Organizations: Chinese Acad Sci, Inst Proc Engn, State Key Lab Biochem Engn, PLA Key Lab Biopharmaceut Prod & Formulat Engn, Beijing 100190, Peoples R China; Yanshan Univ, Inst Environm & Chem Engn, Qinhuangdao 066004, Peoples R China; Collaborat Innovat Ctr Chem Sci & Engn Tianjin, Tianjin 300072, Peoples R China; Univ Chinese Acad Sci, Beijing 100049, Peoples R China

For long-effective peptide formulation based on poly(d,l-lactic-co-glycolic acid) (PLGA) microspheres, acylation often leads to peptide instability during its release and reduced drug efficacy. Among the reported solving strategies, adding dication such as Ca2+ and Mn2+ in the formulation was the most convenient method for inhibiting basic peptide acylation. However, the strategies for the acidic peptide still remain unexplored, possibly due to the peptide's changeable charge state in acid environment within degraded PLGA microspheres.
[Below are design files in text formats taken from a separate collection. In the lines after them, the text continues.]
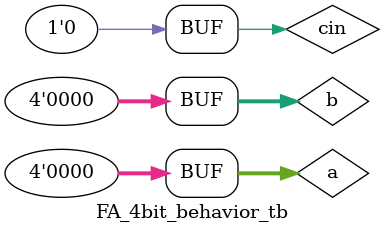
<source format=v>
module FA_4bit_behavior_tb;
  reg [3:0] a,b;
  reg cin;
  wire [3:0]s;
  wire cout;

  full_adder_4bit_bh fa4_dut(s,cout,a,b,cin);

  initial
    $monitor("time=%d \t a=%b \t b=%b \t cin=%b \t s=%b \t cout=%b",$time,a,b,cin,s,cout);
  initial begin
    a=0;
    b=0;
    cin=0;
    repeat(16) begin
      #10 a=a+1;
      repeat(16) begin
        #10 b=b+1;
        repeat(2)
          #10 cin=~cin;
      end
    end
  end
endmodule

</source>
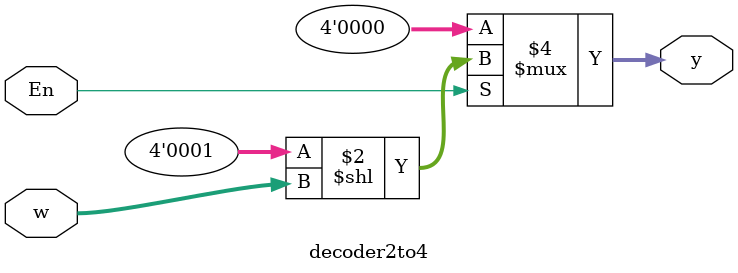
<source format=v>
module decoder2to4(w, En, y);
  input [1:0] w;
  input En;
  output reg [3:0] y;

  always @(*) begin
    if (En)
      y = 4'b0001 << w;
    else
      y = 4'b0000;
  end
endmodule

</source>
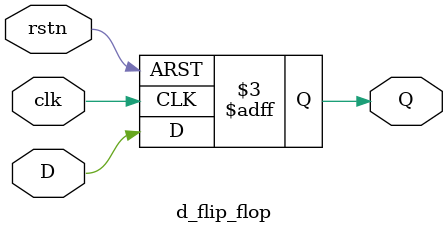
<source format=sv>
module d_flip_flop (
    input  logic clk,  
    input  logic rstn, 
    input  logic D,    
    output logic Q     
);

    always @(posedge clk or negedge rstn) begin
        if (!rstn) begin
            Q <= 1'b0; 
        end else begin
            Q <= D;    
        end
    end

endmodule
</source>
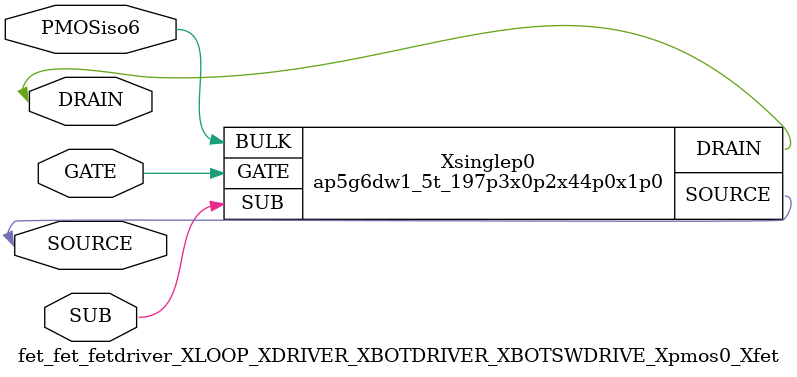
<source format=v>

module ap5g6dw1_5t_197p3x0p2x44p0x1p0 (DRAIN,GATE,SOURCE,BULK,SUB);
  input GATE;
  input BULK;
  input SUB;
  inout SOURCE;
  inout DRAIN;
endmodule

//Celera Confidential Do Not Copy fet_fet_fetdriver_XLOOP_XDRIVER_XBOTDRIVER_XBOTSWDRIVE_Xpmos0_Xfet
//Celera Confidential Symbol Generator
//power PMOS:Ron:2.000 Ohm
//Vgs 6V Vds 6V
//Kelvin:no

module fet_fet_fetdriver_XLOOP_XDRIVER_XBOTDRIVER_XBOTSWDRIVE_Xpmos0_Xfet (GATE,SOURCE,DRAIN,PMOSiso6,SUB);
input GATE;
inout SOURCE;
inout DRAIN;
input SUB;
input PMOSiso6;

//Celera Confidential Do Not Copy ap5g6dw1_5t_197p3x0p2x44p0x1p0
ap5g6dw1_5t_197p3x0p2x44p0x1p0 Xsinglep0(
.DRAIN (DRAIN),
.GATE (GATE),
.SOURCE (SOURCE),
.BULK (PMOSiso6),
.SUB (SUB)
);
//,diesize,ap5g6dw1_5t_197p3x0p2x44p0x1p0

//Celera Confidential Do Not Copy Module End
//Celera Schematic Generator
endmodule

</source>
Moreover, the previous studies mainly focusing on the macroscopical adsorption of peptide to PLGA cannot demonstrate the inhibition mechanism. Acylation inhibition for acidic peptide (exenatide) by dications (Ca2+, Mn2+ and Zn2+) was studied for the first time, and Quartz Crystal Microbalance with Dissipation (QCM-D) was innovatively employed to analyze microcosmic mechanism of the inhibition. These dications played different roles in acylation inhibition of acidic peptide. The effects of dications on acylation outside or inside PLGA microspheres indicated that Ca2+ did not work, Mn2+ played a weak role, and Zn2+ possessed the greatest inhibition. Zn2+ was the most effective dication for the acylation inhibition because of the complex formation and its steric-hindrance effect, which was a new function for this dication.